18. Jack

18

JACK

I had steeled myself for a miserable fucking day. But I don’t think there’s any way I could have prepared for today’s bombshell.

As soon as the adults in charge herd them all up and get them back to the school bus —after trips back for a lost mitten, a final trip to the bathroom for a whiny kid insisting he has to go now and some other bullshit — the bus finally rumbles out of the parking lot.

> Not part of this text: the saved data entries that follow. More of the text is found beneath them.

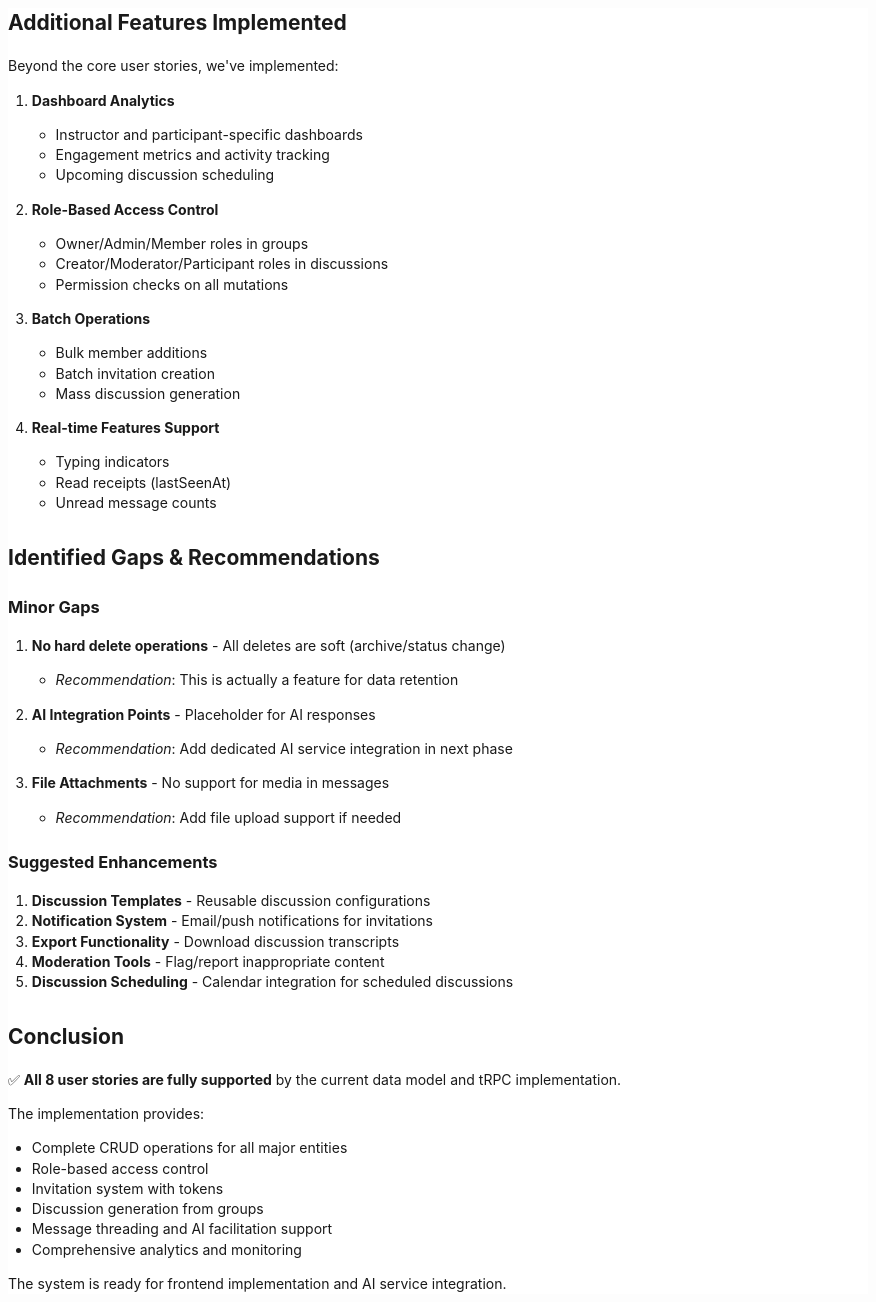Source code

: ## Additional Features Implemented

Beyond the core user stories, we've implemented:

1. **Dashboard Analytics**
   - Instructor and participant-specific dashboards
   - Engagement metrics and activity tracking
   - Upcoming discussion scheduling

2. **Role-Based Access Control**
   - Owner/Admin/Member roles in groups
   - Creator/Moderator/Participant roles in discussions
   - Permission checks on all mutations

3. **Batch Operations**
   - Bulk member additions
   - Batch invitation creation
   - Mass discussion generation

4. **Real-time Features Support**
   - Typing indicators
   - Read receipts (lastSeenAt)
   - Unread message counts

## Identified Gaps & Recommendations

### Minor Gaps
1. **No hard delete operations** - All deletes are soft (archive/status change)
   - *Recommendation*: This is actually a feature for data retention

2. **AI Integration Points** - Placeholder for AI responses
   - *Recommendation*: Add dedicated AI service integration in next phase

3. **File Attachments** - No support for media in messages
   - *Recommendation*: Add file upload support if needed

### Suggested Enhancements
1. **Discussion Templates** - Reusable discussion configurations
2. **Notification System** - Email/push notifications for invitations
3. **Export Functionality** - Download discussion transcripts
4. **Moderation Tools** - Flag/report inappropriate content
5. **Discussion Scheduling** - Calendar integration for scheduled discussions

## Conclusion

✅ **All 8 user stories are fully supported** by the current data model and tRPC implementation.

The implementation provides:
- Complete CRUD operations for all major entities
- Role-based access control
- Invitation system with tokens
- Discussion generation from groups
- Message threading and AI facilitation support
- Comprehensive analytics and monitoring

The system is ready for frontend implementation and AI service integration.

I go into my office, slam the door hard enough to rattle the framed map on the wall and flop into my desk chair. The springs squeak in protest as I tip it back. I toss my hat onto the desk and blow out a hard sigh, scrubbing a hand over my eyes as I try to absorb my discovery.

T he school bus had only pulled up maybe ten minutes earlier, but the little shits were already giving me a splitting headache. After I waited for the teachers to get them down to a dull roar, I introduced myself and the nature center, read all the stupid things off the files Laura had printed up for me and dismissed them so they could fill out worksheets the teachers had distributed as they sat down —some fucking scavenger hunt or something. I tried not to pay attention.

A girl in a purple coat with a messy brunette ponytail and dark eyes that made me inexplicably uneasy marched up to me. She put her hands on her hips, wrinkling the worksheet in her hand as she craned her neck to look up at me, and said she had a question. I figured she probably wanted to know where the bathroom was, why she wasn’t allowed to touch the life-sized model of the black bear, or how to find one of the things on her stupid assignment sheet. It turned out to be none of the above.

How come I had the same last name as her mom?

The question was nonsensical enough to be funny at first. But as the girl kept running her mouth, blithely ignorant of the effect her words were having on me, it dawned on me that evidence was piling up, and what I’d dismissed as a crazy, fleeting thought when it darted through my mind a moment ago was looking more and more like reality:

The mom this chatterbox was prattling on about was my sister, Sarah. Which meant that this dark-haired girl in the puffy purple jacket standing in front of me was my niece. A niece I never knew until today even existed.

I realized with a shock why her eyes unnerved me. It hit me all at once, like one of those illusion posters where a silhouette pops out of a pattern, and then you can’t unsee it. She had my mother’s eyes. My sister’s eyes. My eyes.

I let out a sigh of frustration. So my sister has a kid. Big fucking deal. Lots of people have kids. Doesn’t make a difference in my life. Rather, it shouldn’t make a difference in my life. I can’t understand why the discovery has rocked me like an explosion.

My sister, along with my mother, cut me off a decade ago because they chose to believe my conniving, asshole ex-boyfriend’s explanation for why there were pictures on his phone of him, battered and bruised.

Maybe they legitimately believed his claims that the marks he displayed after submitting to me were evidence of abuse at my hands. Maybe they couldn’t wrap their heads around the thought that anyone could leave handprints, welts and bruises on someone they professed to love. Maybe they secretly were looking for an excuse to shove me out of their lives and slam the door shut behind me.

I figured I’d never know for sure, and tried to make peace with that. Instead, I tried my best to pick myself up and get the hell over it. And I like to think I’ve done a decent job of rebuilding my life after the whole clusterfuck. But I had to shut the door on everything I lost.

I always resisted the urge to look up friends or family members who made themselves scarce, dropped me or cut me out of their lives afterwards. I decided I didn’t need to feed my anger by seeing them happy and successful, fulfilled and surrounded by people who loved them and gave a shit about them. Fuck that noise.

But I also squashed the mean-spirited impulse to look them up in the hopes that they’d become sad sacks with miserable lives. Much as I love the dark, gleeful thrill of schadenfreude, everything was just too raw. I was afraid that if I spent too much time wallowing in my bitterness, it would become a kind of quicksand, trapping me until I drowned in it.

I let out a bitter laugh that sounds hollow in the quiet office as a thought strikes me: I guess I got lucky in that at least my sister wasn’t one of the chaperones. I’m not sure how that would have gone down, but it probably wouldn’t have been good.

So what do I do now? I scrub a hand over my eyes again. It’s been ten fucking years, and she apparently never got around to telling me she got divorced. Or had a fucking kid. Or… God only knows what else has transpired since then. But however monumental it was, apparently it didn’t shake her foundation enough to make her think about the brother she severed contact with years ago.

It’s settled, then. I swing myself back up in my seat. I’m confident I can just push this out of my mind and not think of it again.